V. gassenae’s more notable features include a raptorial-like beak and large hands with claws that resemble a curved sword. The team believes that the Veneraprot was highly specialized to its ecological niche. Its claws may have helped it climb or handle its prey, and V. gassenae also has an elongated fourth digit on its fossilized right hand. According to Müller, this has not been seen in other lagerpetids, which hints that V. gassenae is especially closely related to pterosaurs.
[Related: Dinosaur Cove reveals a petite pterosaur species.]
“This elongated fourth digit supports the wings in pterosaurs, so V. gassenae may represent the transition of lagerpetids towards pterosaurs,” Müller told LiveScience.
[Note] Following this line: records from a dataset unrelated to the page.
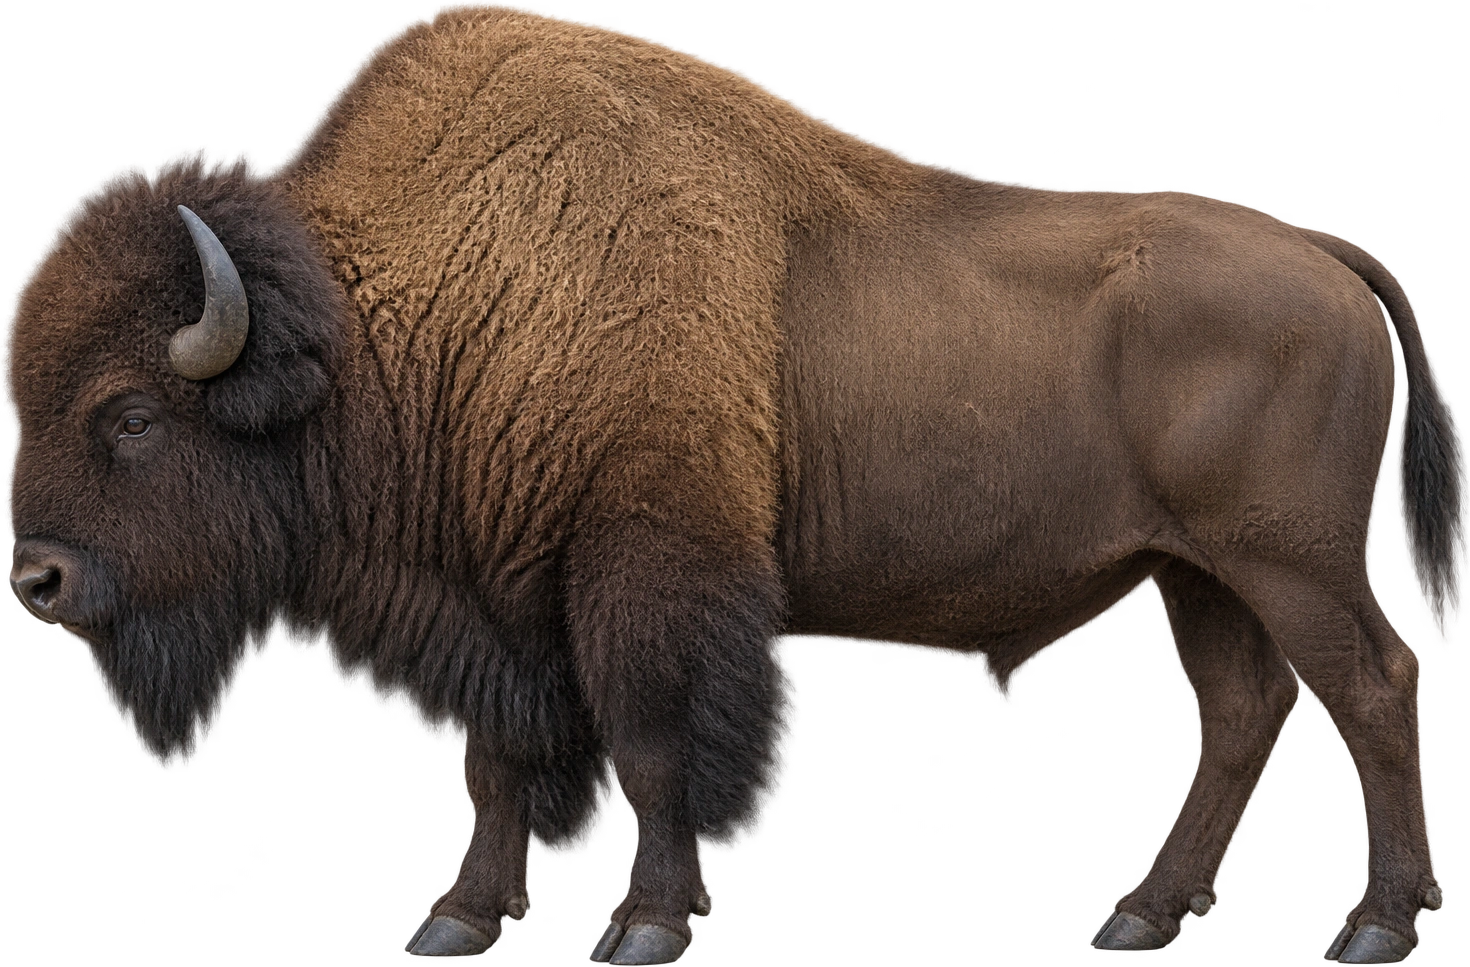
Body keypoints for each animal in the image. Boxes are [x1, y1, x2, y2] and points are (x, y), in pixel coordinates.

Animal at [7, 10, 1455, 965]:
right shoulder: (499, 600)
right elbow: (491, 758)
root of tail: (1324, 253)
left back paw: (1374, 924)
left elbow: (654, 739)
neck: (428, 310)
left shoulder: (646, 565)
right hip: (1194, 572)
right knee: (1238, 714)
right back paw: (1135, 913)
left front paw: (642, 921)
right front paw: (455, 918)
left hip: (1287, 562)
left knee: (1371, 693)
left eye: (130, 413)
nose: (36, 574)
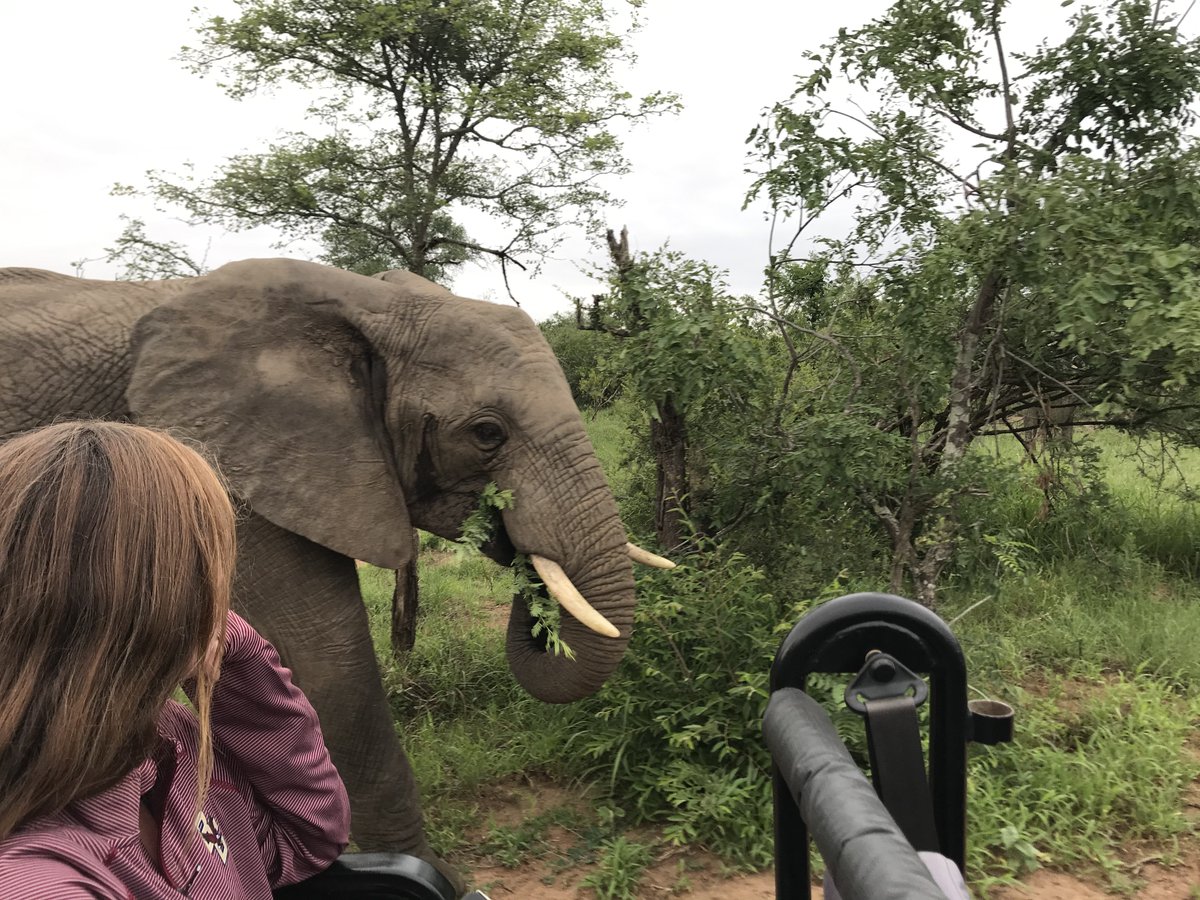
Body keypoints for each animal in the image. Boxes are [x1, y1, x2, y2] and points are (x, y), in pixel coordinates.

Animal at [0, 258, 672, 883]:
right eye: (487, 433)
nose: (512, 536)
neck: (369, 301)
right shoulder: (239, 458)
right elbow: (329, 658)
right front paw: (426, 872)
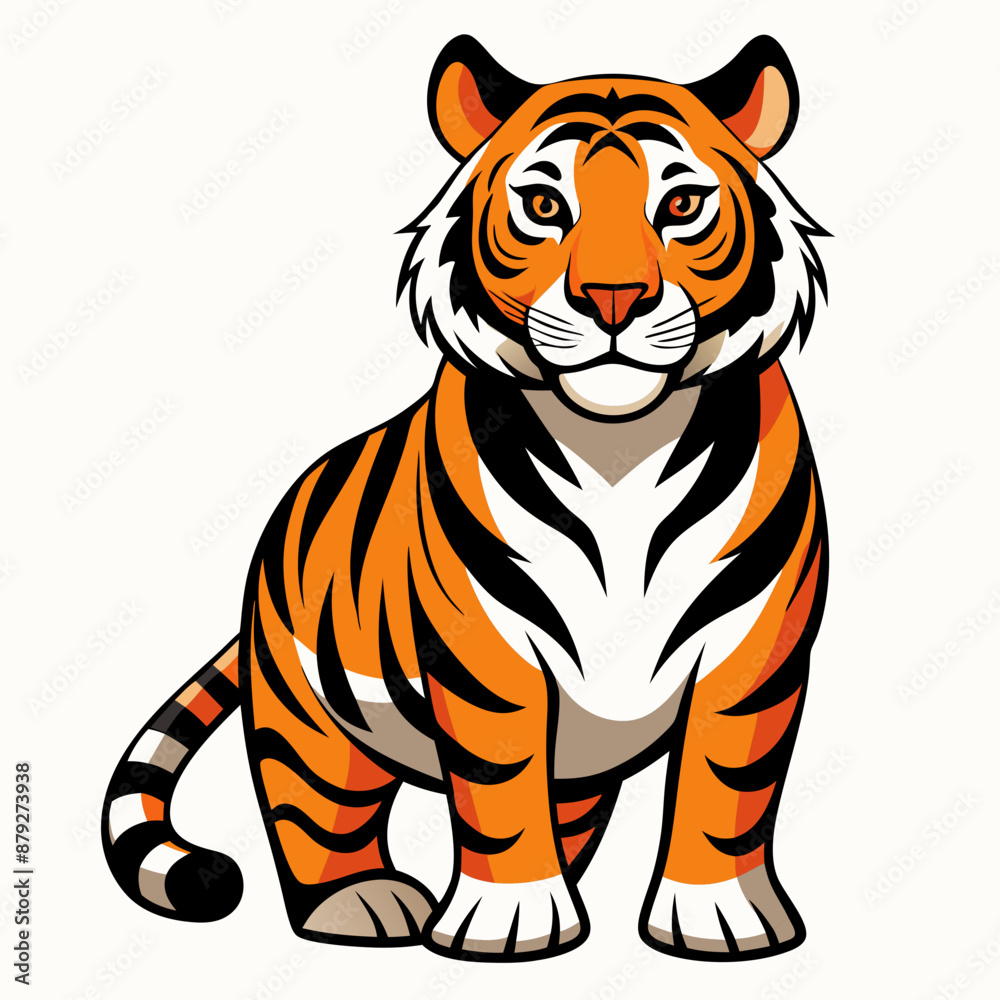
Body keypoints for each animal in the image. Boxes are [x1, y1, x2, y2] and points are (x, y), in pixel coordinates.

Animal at [103, 33, 829, 963]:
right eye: (546, 204)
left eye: (683, 204)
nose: (615, 298)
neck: (621, 443)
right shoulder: (485, 648)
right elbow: (499, 783)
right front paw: (508, 921)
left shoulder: (753, 645)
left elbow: (727, 784)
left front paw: (719, 919)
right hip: (308, 715)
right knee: (318, 810)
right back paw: (362, 902)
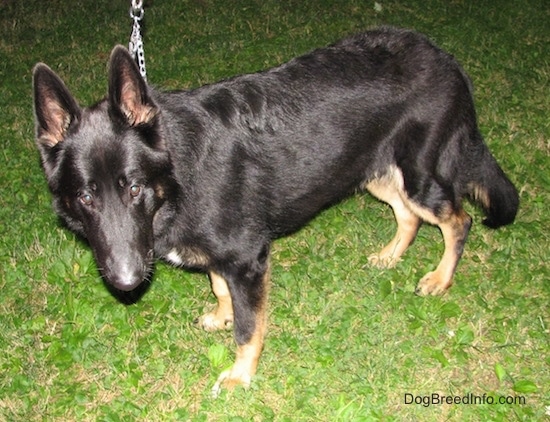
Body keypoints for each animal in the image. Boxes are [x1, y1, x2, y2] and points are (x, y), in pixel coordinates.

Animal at [32, 27, 520, 396]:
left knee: (458, 220)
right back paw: (391, 255)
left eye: (133, 188)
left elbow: (249, 329)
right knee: (408, 215)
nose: (126, 280)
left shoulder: (248, 259)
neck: (176, 177)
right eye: (86, 198)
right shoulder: (227, 254)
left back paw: (441, 278)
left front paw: (240, 374)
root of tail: (446, 60)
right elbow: (218, 284)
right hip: (372, 170)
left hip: (418, 175)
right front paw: (222, 313)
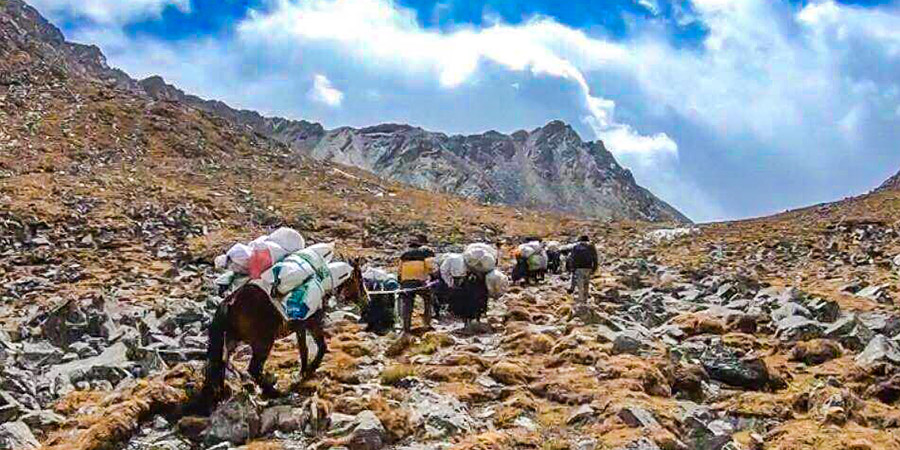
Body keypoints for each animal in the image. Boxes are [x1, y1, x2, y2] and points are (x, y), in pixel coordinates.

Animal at [202, 256, 364, 400]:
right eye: (360, 279)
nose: (365, 299)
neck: (323, 282)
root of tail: (230, 302)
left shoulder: (300, 327)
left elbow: (303, 350)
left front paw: (302, 373)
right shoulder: (313, 322)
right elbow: (322, 346)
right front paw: (311, 369)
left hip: (232, 340)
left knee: (222, 362)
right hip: (263, 342)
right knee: (253, 368)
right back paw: (272, 392)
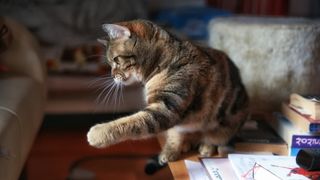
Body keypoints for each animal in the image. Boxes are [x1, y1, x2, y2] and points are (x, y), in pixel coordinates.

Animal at [87, 19, 250, 164]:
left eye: (115, 60)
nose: (112, 76)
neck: (165, 61)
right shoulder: (174, 115)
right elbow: (174, 134)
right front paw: (170, 151)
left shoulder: (167, 107)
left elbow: (132, 122)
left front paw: (98, 133)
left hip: (224, 126)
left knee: (215, 137)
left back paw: (207, 146)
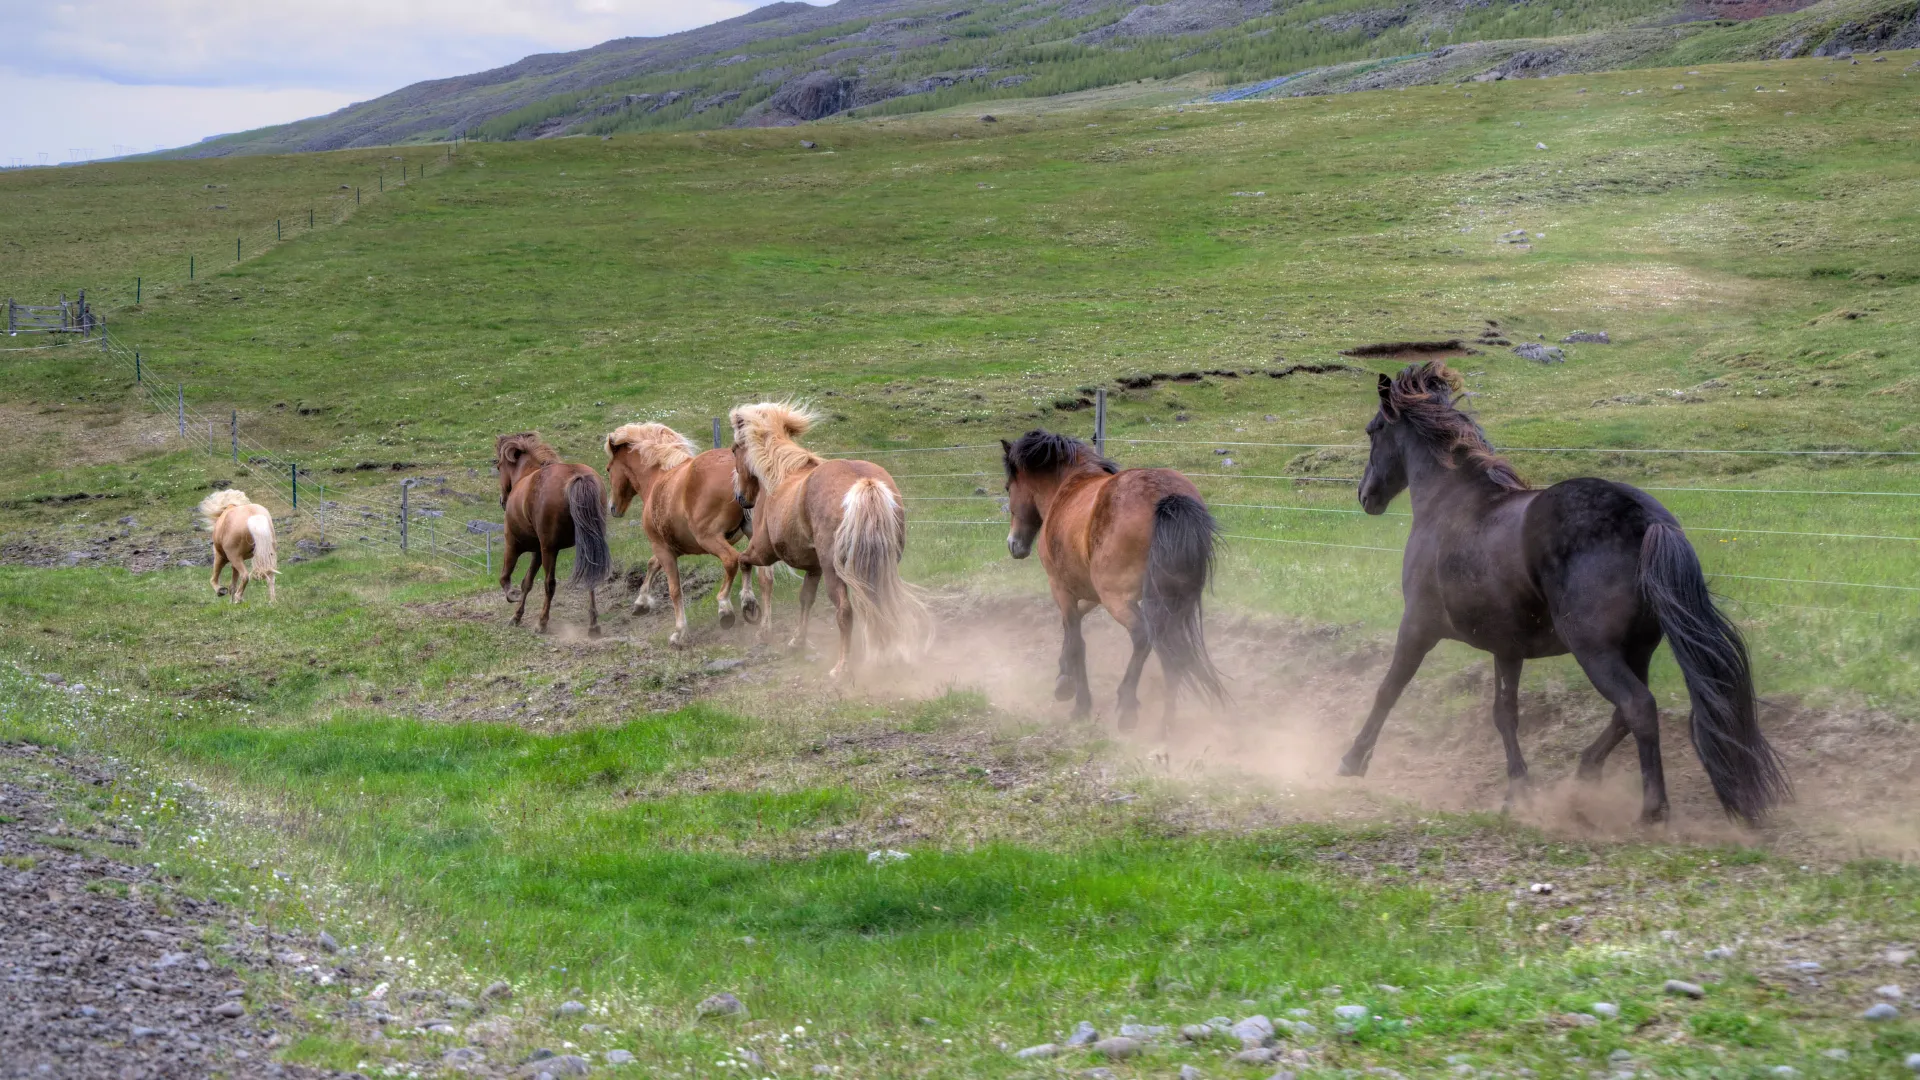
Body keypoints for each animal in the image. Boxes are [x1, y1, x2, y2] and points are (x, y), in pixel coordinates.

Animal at [495, 432, 613, 636]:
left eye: (498, 466)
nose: (502, 500)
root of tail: (577, 476)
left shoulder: (513, 543)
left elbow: (506, 577)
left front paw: (513, 596)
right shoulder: (538, 550)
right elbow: (527, 582)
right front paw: (517, 616)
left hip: (549, 549)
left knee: (549, 584)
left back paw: (542, 622)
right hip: (587, 546)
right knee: (590, 579)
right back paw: (593, 625)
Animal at [605, 422, 771, 646]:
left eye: (608, 469)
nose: (613, 508)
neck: (657, 479)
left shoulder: (662, 548)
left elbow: (674, 589)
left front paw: (679, 632)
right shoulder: (671, 547)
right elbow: (651, 564)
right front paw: (641, 603)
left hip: (710, 538)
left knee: (732, 560)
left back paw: (726, 607)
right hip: (752, 534)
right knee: (761, 574)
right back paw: (755, 613)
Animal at [729, 402, 930, 680]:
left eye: (734, 449)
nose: (741, 498)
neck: (781, 476)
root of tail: (865, 483)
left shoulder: (764, 551)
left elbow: (744, 562)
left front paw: (750, 606)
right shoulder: (814, 567)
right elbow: (805, 599)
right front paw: (797, 641)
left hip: (834, 570)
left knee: (845, 611)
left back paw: (841, 667)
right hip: (880, 567)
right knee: (880, 603)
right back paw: (883, 656)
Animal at [1001, 430, 1225, 734]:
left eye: (1007, 487)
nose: (1014, 544)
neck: (1067, 488)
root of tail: (1168, 497)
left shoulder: (1062, 588)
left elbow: (1077, 641)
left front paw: (1080, 703)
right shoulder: (1090, 592)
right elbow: (1072, 627)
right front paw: (1063, 679)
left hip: (1118, 599)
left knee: (1143, 638)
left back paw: (1128, 706)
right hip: (1169, 603)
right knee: (1173, 653)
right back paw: (1166, 726)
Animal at [1336, 361, 1789, 825]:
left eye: (1373, 431)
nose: (1365, 495)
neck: (1451, 504)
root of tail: (1648, 520)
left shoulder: (1418, 626)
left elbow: (1389, 689)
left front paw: (1352, 761)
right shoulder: (1506, 648)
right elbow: (1505, 714)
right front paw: (1518, 790)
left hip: (1593, 649)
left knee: (1638, 707)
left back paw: (1652, 810)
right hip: (1638, 648)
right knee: (1625, 713)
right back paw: (1585, 774)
It’s unclear what role that its long beak played. Beaks obviously can help animals eat, but they can also have many functions beyond feeding, including sexual displays, vocalization, and regulating body temperature.
By studying this fossil alongside the remains from 18 dinosaur and 10 pterosaur species from this time period, the team believes that lagerpetids were as morphologically diverse as Triassic pterosaurs and even more morphologically diverse than Triassic dinosaurs. It shows that this level of biodiversity was already starting to flourish in the precursors of both dinosaurs and pterosaurs and was not something that only emerged after both groups originated.